Adventist dentist Albert Koppel eventually became so frustrated by the refusal of church leaders to answer the most basic questions concerning the money he and his family had given to the church–the church he greatly loves–that he wrote a book: Truth Decay. It's a sad though enlightening story. But instead of grasping how bad such actions and inactions make church leaders look, instead of profuse apologies, instead of in-house seminars to ensure that such actions and inactions are never repeated, the General Conference issued an edict that distribution or even advertising for Dr. Koppel's book–and a couple of others–was forbidden at the Adventist Today booth at last year's General Conference Session in Atlanta. And the edict was no mere recommendation or gentle request. Had the Adventist Today staff not complied, they would have been denied a booth in the display hall. So what should they have done?

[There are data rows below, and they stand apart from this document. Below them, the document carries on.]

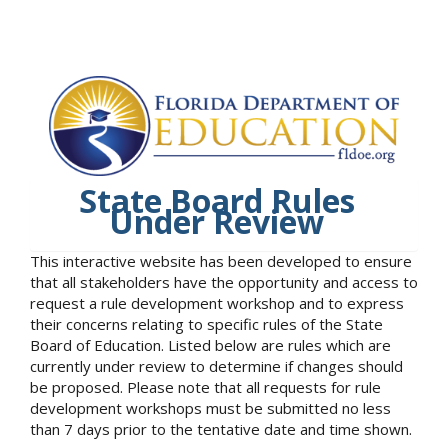
State Board Rules
Under Review
This interactive website has been developed to ensure
that all stakeholders have the opportunity and access to
request a rule development workshop and to express
their concerns relating to specific rules of the State
Board of Education. Listed below are rules which are
currently under review to determine if changes should
be proposed. Please note that all requests for rule
development workshops must be submitted no less
than 7 days prior to the tentative date and time shown.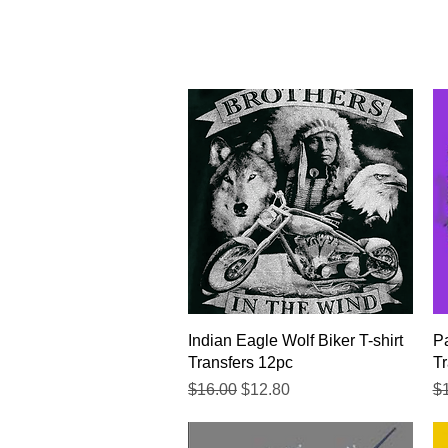
Quick View
Indian Eagle Wolf Biker T-shirt
Pa
Transfers 12pc
Tr
Regular Price
Sale Price
Re
$16.00
$12.80
$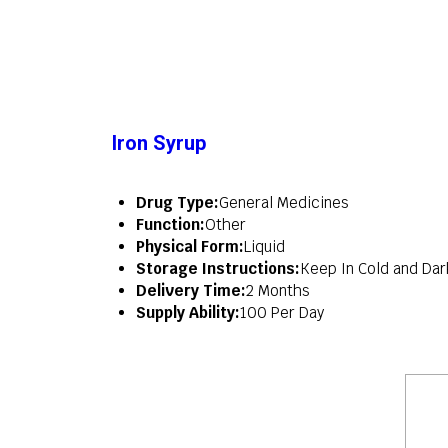
Iron Syrup
Drug Type:
General Medicines
Function:
Other
Physical Form:
Liquid
Storage Instructions:
Keep In Cold and Dar
Delivery Time:
2 Months
Supply Ability:
100 Per Day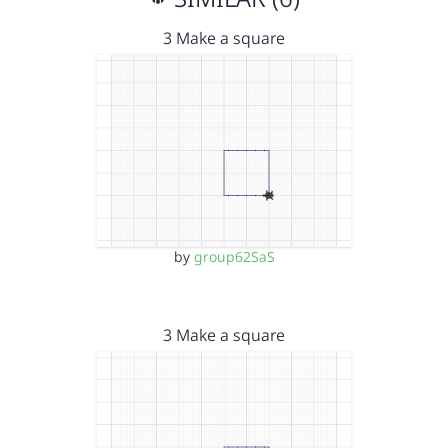
3 Make a square
by
group62SaS
3 Make a square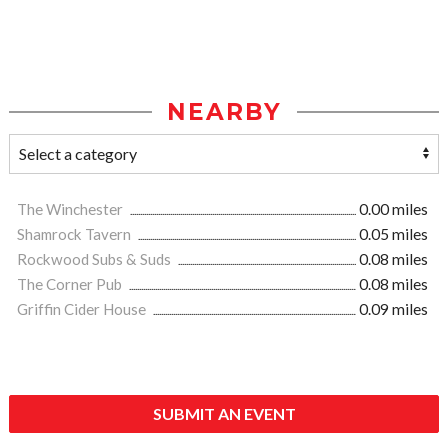
NEARBY
The Winchester
0.00 miles
Shamrock Tavern
0.05 miles
Rockwood Subs & Suds
0.08 miles
The Corner Pub
0.08 miles
Griffin Cider House
0.09 miles
SUBMIT AN EVENT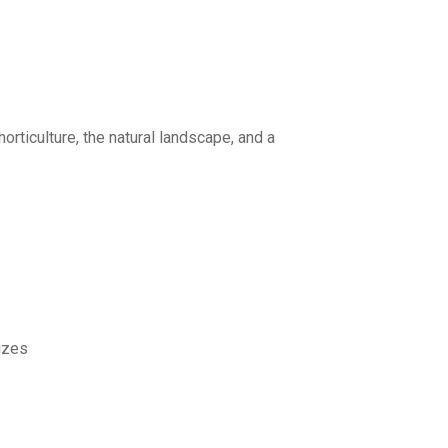
orticulture, the natural landscape, and a
rizes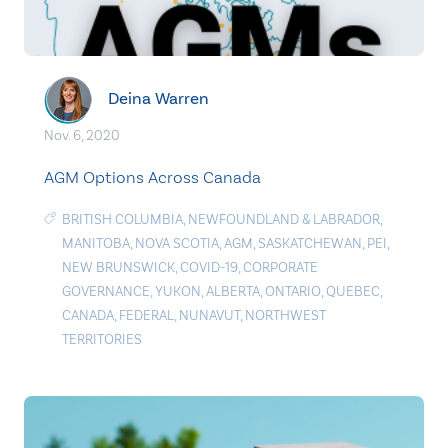
Deina Warren
Nov. 6, 2020
AGM Options Across Canada
BRITISH COLUMBIA
,
NEWFOUNDLAND & LABRADOR
,
MANITOBA
,
NOVA SCOTIA
,
AGM
,
SASKATCHEWAN
,
PEI
,
NEW BRUNSWICK
,
COVID-19
,
CORPORATE
GOVERNANCE
,
YUKON
,
ALBERTA
,
ONTARIO
,
QUEBEC
,
CANADA
,
FEDERAL
,
NUNAVUT
,
NORTHWEST
TERRITORIES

If as a church we're going to base our management on such spiritual directives as Micah 6:8, Matthew 7:12, Matthew 18 and a host of other scriptures that certainly read as if they're meant to be taken literally, then we need a major adjustment to our corporate modus operandi. And it's especially crucial because our church blocks off so many alternative avenues to fairness, justice and redress.

General Conference president Ted N.C. Wilson has called for administrator accountability when it comes to certain theological understandings. The call for administrator accountability needs to include accountability in actual administering, as well. In fact, such a call was voted into policy long ago. And the penalties for failure to comply have been spelled out. The North American Division Working Policy states: "B 15 15—Officers/Administrators to Work in Harmony with Policy—Officers and administrators are expected to work in harmony with the North American Division Working Policy. Those who show inability or unwillingness to administer their work in harmony with policy should not be continued in executive leadership by their respective constituencies or governing boards/committees."

Likewise, the Statement of Ethical Foundations for the General Conference and Its Employees states: "We are responsible to our fellow church members. We accept accountability for sound leadership decisions and appropriate stewardship." But just how are ordinary members and ordinary employees supposed to hold their leaders accountable? Where is the mechanism for doing so?

Until an effective accountability mechanism is set in place, until the corporate culture of the church takes far more seriously its responsibility to act justly, love mercy and walk humbly with God, until the Golden Rule truly begins to rule, pastors, teachers and other church employees (to varying degrees) will continue to be among the most vulnerable and least protected employees in the United States.